12 janvier > Roman France

Il n’était qu’un parmi d’autres. Parmi des millions d’autres, tombés au champ d’honneur durant la Première Guerre mondiale. Simplement, parce qu’il était trop jeune, parce que le nom qu’il portait aurait dû le prémunir de toute fascination guerrière, lui n’aurait jamais dû rejoindre ce terrible cortège.

Jean-Emmanuel Ducoin- Photo DR

Engagé volontaire à l’âge de 16 ans, Louis Jaurès est mort au front le 3 juin 1918 sur le Chemin des Dames. Il était le fils de l’incarnation tragique du pacifisme, Jean Jaurès. De lui on ne sait rien, quelques lignes seulement dans toute la biographie du grand homme, et surtout pas pourquoi il fut si ardent à se mêler au massacre que son père pressentait.
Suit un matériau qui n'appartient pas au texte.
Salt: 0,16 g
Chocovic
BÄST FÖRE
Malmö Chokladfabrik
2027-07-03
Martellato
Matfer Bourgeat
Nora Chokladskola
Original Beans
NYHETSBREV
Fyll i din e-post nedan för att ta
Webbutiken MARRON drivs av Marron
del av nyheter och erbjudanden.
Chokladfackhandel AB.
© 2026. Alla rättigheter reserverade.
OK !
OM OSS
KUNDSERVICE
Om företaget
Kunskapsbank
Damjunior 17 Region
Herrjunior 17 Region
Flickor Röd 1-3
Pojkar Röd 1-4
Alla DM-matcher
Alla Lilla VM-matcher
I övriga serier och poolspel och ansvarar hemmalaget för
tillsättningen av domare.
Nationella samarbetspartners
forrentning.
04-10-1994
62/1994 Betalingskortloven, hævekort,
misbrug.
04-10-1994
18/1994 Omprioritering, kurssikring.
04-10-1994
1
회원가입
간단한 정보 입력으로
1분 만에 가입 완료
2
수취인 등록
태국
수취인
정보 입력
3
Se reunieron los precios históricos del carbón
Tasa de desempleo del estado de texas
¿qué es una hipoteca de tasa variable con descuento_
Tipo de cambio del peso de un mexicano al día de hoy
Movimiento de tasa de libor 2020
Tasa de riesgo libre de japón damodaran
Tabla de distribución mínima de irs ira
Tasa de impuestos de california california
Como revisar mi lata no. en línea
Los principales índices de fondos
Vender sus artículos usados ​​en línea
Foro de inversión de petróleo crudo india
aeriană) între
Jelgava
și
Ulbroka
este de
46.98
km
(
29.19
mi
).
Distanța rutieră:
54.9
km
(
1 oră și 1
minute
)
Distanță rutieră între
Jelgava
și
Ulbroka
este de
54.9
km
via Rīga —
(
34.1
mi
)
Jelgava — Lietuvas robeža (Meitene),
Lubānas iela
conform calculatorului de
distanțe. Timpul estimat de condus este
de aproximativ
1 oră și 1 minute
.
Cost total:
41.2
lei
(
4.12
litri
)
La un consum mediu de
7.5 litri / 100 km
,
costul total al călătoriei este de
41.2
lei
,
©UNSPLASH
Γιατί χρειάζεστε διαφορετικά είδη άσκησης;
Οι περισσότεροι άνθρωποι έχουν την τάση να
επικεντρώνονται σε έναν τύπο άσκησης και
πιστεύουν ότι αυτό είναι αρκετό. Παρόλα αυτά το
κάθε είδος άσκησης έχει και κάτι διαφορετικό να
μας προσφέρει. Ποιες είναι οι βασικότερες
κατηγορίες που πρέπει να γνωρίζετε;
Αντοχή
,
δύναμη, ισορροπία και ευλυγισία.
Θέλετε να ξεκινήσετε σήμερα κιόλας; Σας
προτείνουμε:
Jean-Emmanuel Ducoin, que l’on sait depuis son très beau Go Lance ! (Fayard, 2013) attiré par l’ambivalence des êtres, a mené l’enquête. Il le fait moins en journaliste qu’en romancier, dans le compagnonnage de ce jeune mort mystérieux. On le suit à chaque étape du sacrifice de Louis Jaurès, dans l’inflexible ardeur de sa jeunesse et de sa volonté de démontrer par l’exemple que les idées de son père, qu’il partage, ne sauraient être confondues avec une quelconque lâcheté. On le voit imposer peu à peu à ses camarades son charisme humaniste, on l’imagine croisant dans les tranchées le fils, à peine plus âgé que lui, de Maurice Barrès qui fut le grand contradicteur de Jaurès. Ducoin entrecoupe chaque chapitre de cette "biographie rêveuse" par le récit de sa propre enquête, à l’heure où sa vie personnelle paraît un peu effilochée (il est question d’un couple qui se sépare, d’un homme qui ne sait plus rester chez lui)… Bien entendu, cherchant Louis, au bout de son chemin de gloire et de souffrance, il trouvera Jean-Emmanuel. L’un ne sera plus jamais seul, l’autre, sans doute, l’est un peu moins. O. M.